William Kentridge hat zu den vierundzwanzig Liedern von Franz Schuberts Winterreise vierundzwanzig Animationsfilme gezeichnet, Landschaften als Metaphern des Erinnerns und Vergessens:
≫Die Art und Weise, wie sich Geschichte in Landschaften verbirgt, entspricht der Funktionsweise unseres Erinnerns. Dinge, die scheinbar unauslöschlich in unser Gedächtnis eingeschrieben sind, verblassen allmählich und werden trügerisch.

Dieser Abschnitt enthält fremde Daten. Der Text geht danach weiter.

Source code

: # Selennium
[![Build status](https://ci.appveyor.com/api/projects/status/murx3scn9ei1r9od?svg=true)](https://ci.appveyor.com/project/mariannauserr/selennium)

Dieser Prozess spiegelt sich in der Landschaft, die auf ihr geschehene Ereignisse nicht festhalten kann.≪

William Kentridge fertigt eine Zeichnung an und filmt sie ab, das Original wird ausradiert, überzeichnet, erneut gefilmt und wieder ausradiert: ≫Steinzeitliches Filmemachen≪ nennt er diese Technik der Transformation.
Seine tänzerisch-leichten und eleganten Animationen und ihr subtiler Humor stehen in scheinbarem Antagonismus zur Melancholie in Franz Schuberts Winterreise.

Bei den Wiener Festwochen wirft William Kentridge einen überraschenden Blick auf diesen wohl berühmtesten Liederzyklus als ≫Trio für Sänger, Pianist und Filmprojektor≪. Musik wird sichtbar, die bewegten Bilder hörbar.